▶ [READING PASSAGE]
Re: Ethics

Daniel Fabulich (
Wed, 24 Jun 1998 21:01:13 -0400 (EDT)

On Wed, 24 Jun 1998, Bryan Moss wrote:

> I know how much you all hate discussing the
> basics, but what exactly makes something unethical
> and why should I care?

I'll answer the second question first because it's much easier. The
"right" action, in the ethical sense of the term, is defined as the thing
which you should do. Therefore, it isn't really sensible to ask "why
should I care what I should do?" If you've already agreed that a
particular action is the one which you should do, then there's no further
question to be asked; you should do what you should do.

The question of ethics is properly stated: "What *should* I (we?) do?" If
we answer that question, if we can find out what you should do, then we
can answer your first question by saying that an action is unethical if
you shouldn't do it; ie it is any action which is not what you should do.
Of course, we can *only* say this meaningfully if we have solved the
problem of ethics; otherwise, you could just as easily ask "What
shouldn't I do?" and get no more useful a response.

Within this context, it is usually posited by a variety of thinkers that
the right answer to the question is necessarily the rational answer to the
question. This is somewhat contested; the answer may well be unavailable
to reason, instead available only to instinct, or derived from an
"objective list" which is not itself derived from axioms. There are also
some who claim that we cannot answer the question at all; that ultimately
no actions are better than others. I happen to disagree with these
thinkers, but one should keep the non-rationalists in mind, since there
are so many of them out there.

▶ [TASKS TO COMPLETE]
- a) Tell whether each statement agrees with the ethics post. Answer yes or no, and quote the words from the post that decide it.
(i) The writer answers the first question before the second.
(ii) Some thinkers claim that no actions are better than others.
(iii) The writer agrees with those who say the question of ethics cannot be answered.
- b) Answer these questions using the ethics post.
(i) How does the post define the "right" action?
(ii) Besides reason, what two sources might the answer be available from?
(iii) Why does the writer say to keep the non-rationalists in mind?
- c) Copy out the part of the ethics post starting with "Of course, we" and going on through "useful a response.".

▶ [SUPPLIED MATERIAL]
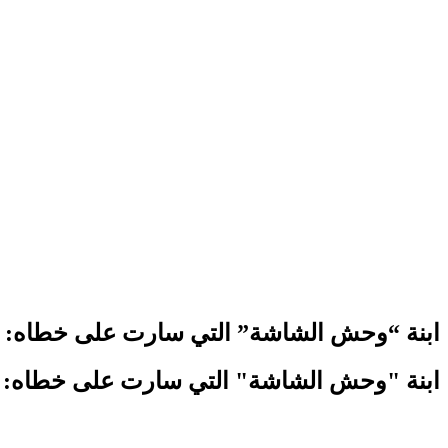
ابنة “وحش الشاشة” التي سارت على خطاه: م
ابنة "وحش الشاشة" التي سارت على خطاه: م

▶ [WRITTEN RESPONSES]
- a)
(i) No: "I'll answer the second question first because it's much easier."
(ii) Yes: "There are also some who claim that we cannot answer the question at all; that ultimately no actions are better than others."
(iii) No: "I happen to disagree with these thinkers"

- b)
(i) As the thing which you should do.
(ii) Instinct, or an "objective list" that is not itself derived from axioms.
(iii) Because there are so many of them out there.

- c)
Of course, we can *only* say this meaningfully if we have solved the
problem of ethics; otherwise, you could just as easily ask "What
shouldn't I do?" and get no more useful a response.